ME: well, what if I did that?
SON: omg you’re the best![Next week at Disney World]
“Can’t believe we’re here!”
ME: Thank my son when we get home Jake, it was his idea
Having surgery on my intestine next week, so I have 5 days to learn how to use a semicolon
I just walked into my bedroom and said to my husband, “I can’t believe you forgot what day today is,” then walked out and slammed the door.
In Mexico, it’s considered bad luck to be decapitated by a helicopter
Just when you think you have your shit together, a sock goes missing from the dryer and disappears from the face of the earth.
Take it from me; I have reverse kleptomania.
What I’ve learned from Dateline:
1. A hit man is surprisingly cheap and they almost always take payment plans.
2. Random murders are rare.
3. One should keep a missing photo file so the news has all your “good” photos.
5. The husband totally did it.
My wife: Don’t kiss me, your stubble hurts my face.
Also my wife: [has three facial exfoliants that contain sand, walnut shells and bamboo]
I accidentally drank a bottle of invisible ink last night.
I’m in the hospital now, waiting to be seen.
Me: I just want to go on vacation where the food is cheap, there are no kids, and no other people
Husband: So send the kids to your parents for a week and stay home?
Me: Perfect
Learning just enough german words to yell so I can scare my neighbors
Not sure who’s a bigger idiot at this jury duty.
The guy who committed [redacted] or the moron next to me who put a 6 2x in a row of sudoku.
producer [at a stuntman’s funeral]: he died for our scenes.
Before marriage: fantasizes spending life together.
After marriage: fantasizes spending life insurance alone.
It’s kind of funny how so many people think that being gay is a choice but being fat isn’t
I just saw a man delivering pizza in a Hummer…
I wonder if he is reevaluating some of his life choices right now?
No one told me we would be forced to eat brussel sprouts at that haunted house.
[First day as an undercover cop]
Drug Dealer: You got the money?
Me: … *into cufflink* Line?
Damn CVS sales receipts got caught in the wind
*Gets called into HR
Me: What was I accused of now?
HR: I haven’t had any sexual harassment claims against you lately.
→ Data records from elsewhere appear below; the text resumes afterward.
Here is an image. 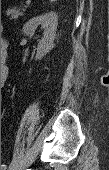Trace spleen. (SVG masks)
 <instances>
[{
    "mask_svg": "<svg viewBox=\"0 0 109 170\" xmlns=\"http://www.w3.org/2000/svg\"><path fill=\"white\" fill-rule=\"evenodd\" d=\"M51 2H55V1H57V0H50Z\"/></svg>",
    "mask_w": 109,
    "mask_h": 170,
    "instance_id": "spleen-1",
    "label": "spleen"
}]
</instances>
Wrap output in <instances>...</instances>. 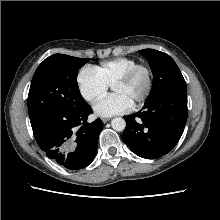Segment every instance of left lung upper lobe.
I'll use <instances>...</instances> for the list:
<instances>
[{"instance_id":"obj_1","label":"left lung upper lobe","mask_w":220,"mask_h":220,"mask_svg":"<svg viewBox=\"0 0 220 220\" xmlns=\"http://www.w3.org/2000/svg\"><path fill=\"white\" fill-rule=\"evenodd\" d=\"M140 54L148 60L153 73L152 90L146 102L167 91L186 87L177 64L169 55L154 49L140 50Z\"/></svg>"}]
</instances>
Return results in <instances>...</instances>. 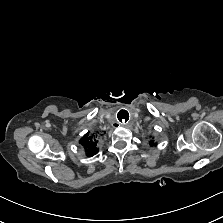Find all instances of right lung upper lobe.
Wrapping results in <instances>:
<instances>
[{"label":"right lung upper lobe","instance_id":"right-lung-upper-lobe-1","mask_svg":"<svg viewBox=\"0 0 223 223\" xmlns=\"http://www.w3.org/2000/svg\"><path fill=\"white\" fill-rule=\"evenodd\" d=\"M97 135L95 134H85L79 141V143L83 146L84 151L88 156H93L98 152L97 149Z\"/></svg>","mask_w":223,"mask_h":223}]
</instances>
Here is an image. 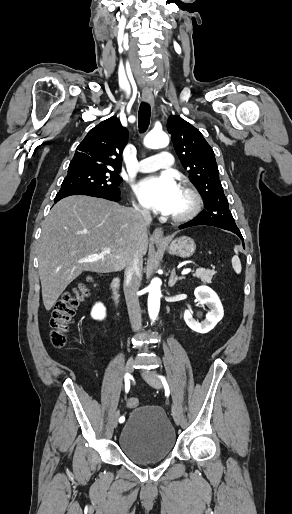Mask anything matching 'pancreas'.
Returning a JSON list of instances; mask_svg holds the SVG:
<instances>
[{"instance_id": "1", "label": "pancreas", "mask_w": 292, "mask_h": 514, "mask_svg": "<svg viewBox=\"0 0 292 514\" xmlns=\"http://www.w3.org/2000/svg\"><path fill=\"white\" fill-rule=\"evenodd\" d=\"M214 274V270H203V268H198L193 276H195V278H200L203 284H211L212 276H214Z\"/></svg>"}]
</instances>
Is everything ok?
I’m sick of teeth being so high maintenance. Cleaning? Day AND night?? Or you fall out? You don’t see the other bones acting this way. Seriously, grow up.
My daughter is angry that I won’t let her eat icicles hanging off our house, like I’m some kind of monster for denying her a gutter sucker.
20: omg my life is going to be so aweso—
40: wtf just happened
[feels adventurous]
As a kid: *climbs a tree*
As a teen: *dyes hair*
In my 20s: *backpacks thru Europe*
In my 30s: *tries a new TV show*
Amazon lost our order of Altoids and they had to ship another one, so I am experiencing resentmint
[first date]
ME: Do you want children?
HER: Yes!
ME: Me too.
HER: That’s great!
ME: [gestures to next table] How ‘bout those?
HER: What-
ME: *whispers* Where are you parked?